§ **Task item**
The records below must be reproduced exactly, excluding any pictures.

§ **Exercise materials**
________________________________________

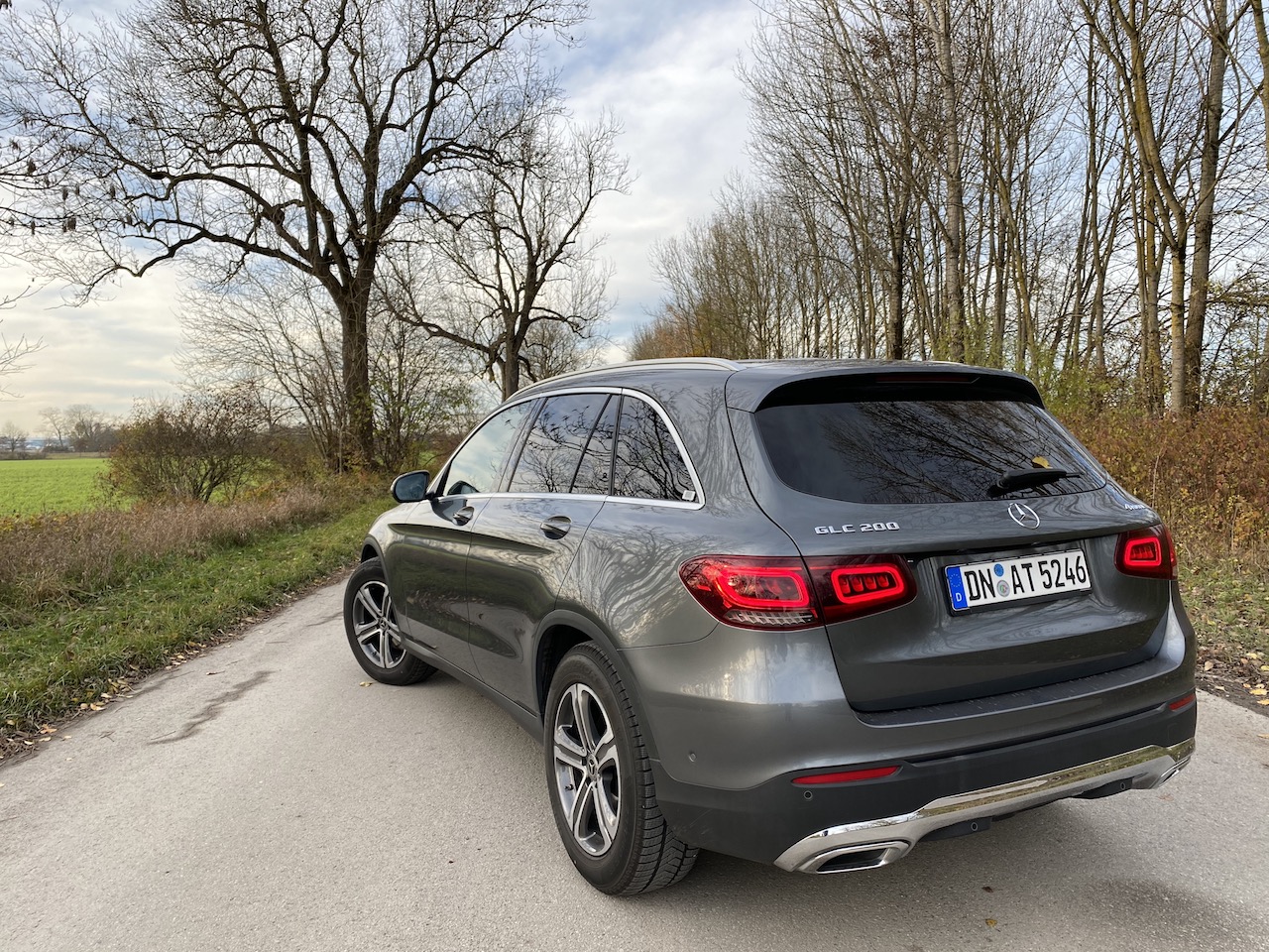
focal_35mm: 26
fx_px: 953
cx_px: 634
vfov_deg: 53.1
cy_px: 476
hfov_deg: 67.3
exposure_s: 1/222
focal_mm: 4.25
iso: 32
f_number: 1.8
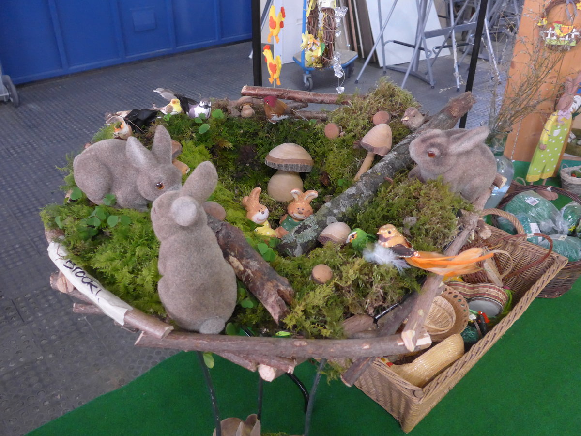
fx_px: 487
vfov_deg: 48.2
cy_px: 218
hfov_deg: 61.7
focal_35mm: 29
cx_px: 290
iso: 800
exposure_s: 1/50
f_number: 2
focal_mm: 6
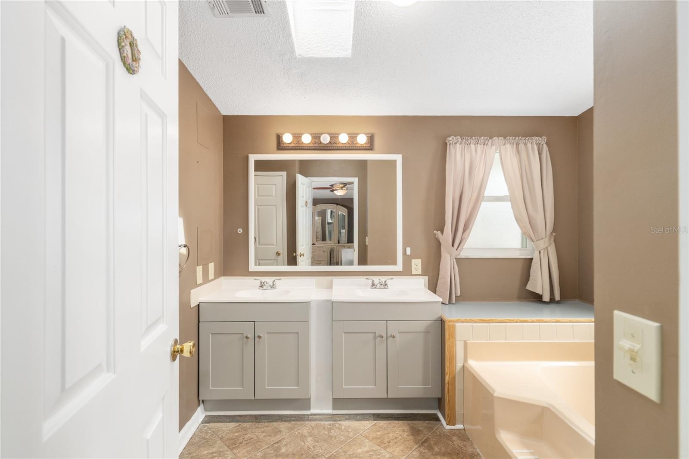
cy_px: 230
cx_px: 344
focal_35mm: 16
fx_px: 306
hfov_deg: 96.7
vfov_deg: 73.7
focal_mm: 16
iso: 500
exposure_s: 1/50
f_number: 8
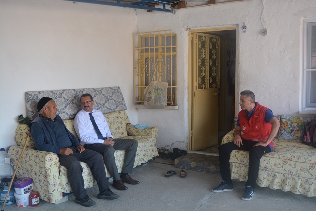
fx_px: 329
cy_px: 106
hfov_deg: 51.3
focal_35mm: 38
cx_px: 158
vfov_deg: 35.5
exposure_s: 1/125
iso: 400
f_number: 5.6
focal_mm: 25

________________________________________

§ **Written response**
focal_35mm: 26
fx_px: 953
cx_px: 634
vfov_deg: 53.1
cy_px: 476
hfov_deg: 67.3
exposure_s: 1/222
focal_mm: 4.25
iso: 32
f_number: 1.8
fx_px: 487
vfov_deg: 48.2
cy_px: 218
hfov_deg: 61.7
focal_35mm: 29
cx_px: 290
iso: 800
exposure_s: 1/50
f_number: 2
focal_mm: 6
cy_px: 230
cx_px: 344
focal_35mm: 16
fx_px: 306
hfov_deg: 96.7
vfov_deg: 73.7
focal_mm: 16
iso: 500
exposure_s: 1/50
f_number: 8
fx_px: 329
cy_px: 106
hfov_deg: 51.3
focal_35mm: 38
cx_px: 158
vfov_deg: 35.5
exposure_s: 1/125
iso: 400
f_number: 5.6
focal_mm: 25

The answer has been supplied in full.